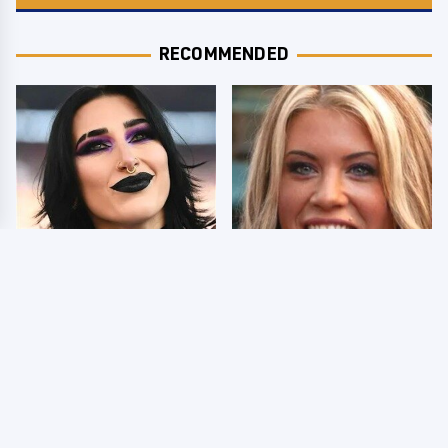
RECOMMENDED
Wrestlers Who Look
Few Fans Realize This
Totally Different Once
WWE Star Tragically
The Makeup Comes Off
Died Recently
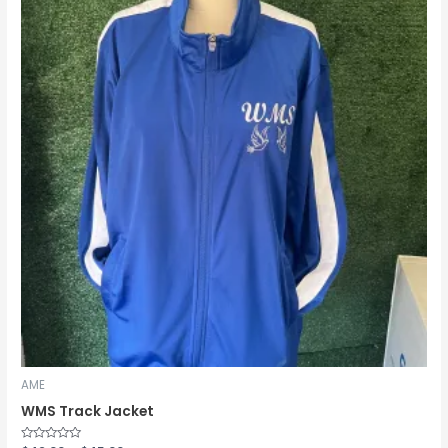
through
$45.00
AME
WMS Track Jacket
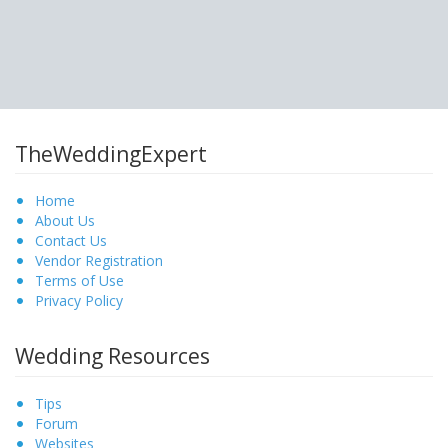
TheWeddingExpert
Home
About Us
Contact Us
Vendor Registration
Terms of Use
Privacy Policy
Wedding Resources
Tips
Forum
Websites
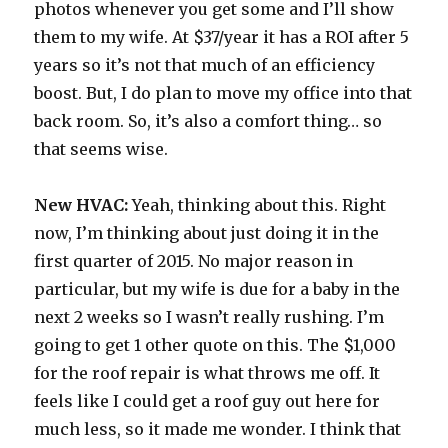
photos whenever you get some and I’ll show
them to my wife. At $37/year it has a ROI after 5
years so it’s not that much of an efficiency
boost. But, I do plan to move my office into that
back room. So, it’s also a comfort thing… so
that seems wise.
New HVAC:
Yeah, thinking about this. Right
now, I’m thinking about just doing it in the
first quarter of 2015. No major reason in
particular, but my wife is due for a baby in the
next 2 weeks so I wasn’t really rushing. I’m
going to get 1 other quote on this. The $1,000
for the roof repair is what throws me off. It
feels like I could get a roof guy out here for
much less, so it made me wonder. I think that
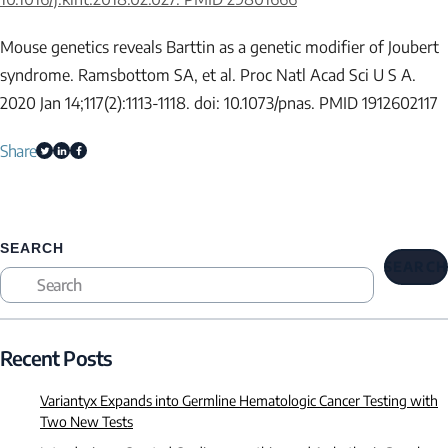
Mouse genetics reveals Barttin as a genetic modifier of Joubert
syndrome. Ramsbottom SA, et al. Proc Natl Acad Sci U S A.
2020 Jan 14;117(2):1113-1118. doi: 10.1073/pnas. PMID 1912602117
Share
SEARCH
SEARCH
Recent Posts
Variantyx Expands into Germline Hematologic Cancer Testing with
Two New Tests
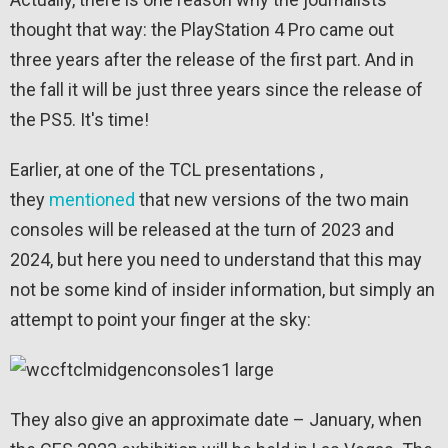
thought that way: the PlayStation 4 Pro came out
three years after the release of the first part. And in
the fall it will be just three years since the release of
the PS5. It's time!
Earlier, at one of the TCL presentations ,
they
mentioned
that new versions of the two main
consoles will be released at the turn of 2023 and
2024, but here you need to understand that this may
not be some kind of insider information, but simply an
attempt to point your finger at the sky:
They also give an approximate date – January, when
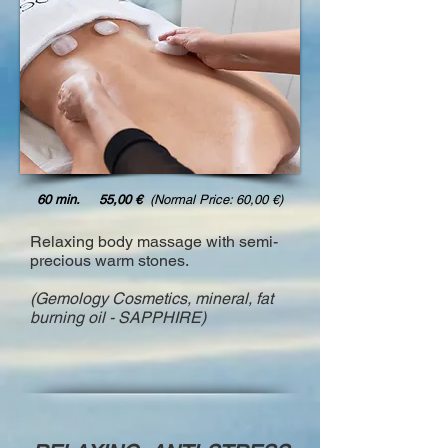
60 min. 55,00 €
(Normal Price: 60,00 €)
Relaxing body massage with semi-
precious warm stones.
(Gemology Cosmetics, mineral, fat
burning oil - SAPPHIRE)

============

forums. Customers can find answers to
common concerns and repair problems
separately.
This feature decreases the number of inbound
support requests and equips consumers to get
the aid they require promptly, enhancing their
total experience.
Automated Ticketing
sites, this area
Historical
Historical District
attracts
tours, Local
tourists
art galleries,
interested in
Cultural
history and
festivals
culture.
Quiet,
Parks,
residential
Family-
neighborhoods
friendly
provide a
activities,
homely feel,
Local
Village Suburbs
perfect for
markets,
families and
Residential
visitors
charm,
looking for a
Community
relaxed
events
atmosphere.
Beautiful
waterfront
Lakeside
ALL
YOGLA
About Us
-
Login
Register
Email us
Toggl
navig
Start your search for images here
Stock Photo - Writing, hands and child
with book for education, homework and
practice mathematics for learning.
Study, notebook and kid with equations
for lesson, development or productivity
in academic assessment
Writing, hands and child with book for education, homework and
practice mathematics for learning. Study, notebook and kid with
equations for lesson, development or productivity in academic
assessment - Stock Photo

============

WORK REQUEST -
Return word for word the lines above from the line with "Study, notebook and kid with equations" to the line with "assessment - Stock Photo", including both and leaving out all others.

RESULT FOR THIS TASK -
Study, notebook and kid with equations
for lesson, development or productivity
in academic assessment
Writing, hands and child with book for education, homework and
practice mathematics for learning. Study, notebook and kid with
equations for lesson, development or productivity in academic
assessment - Stock Photo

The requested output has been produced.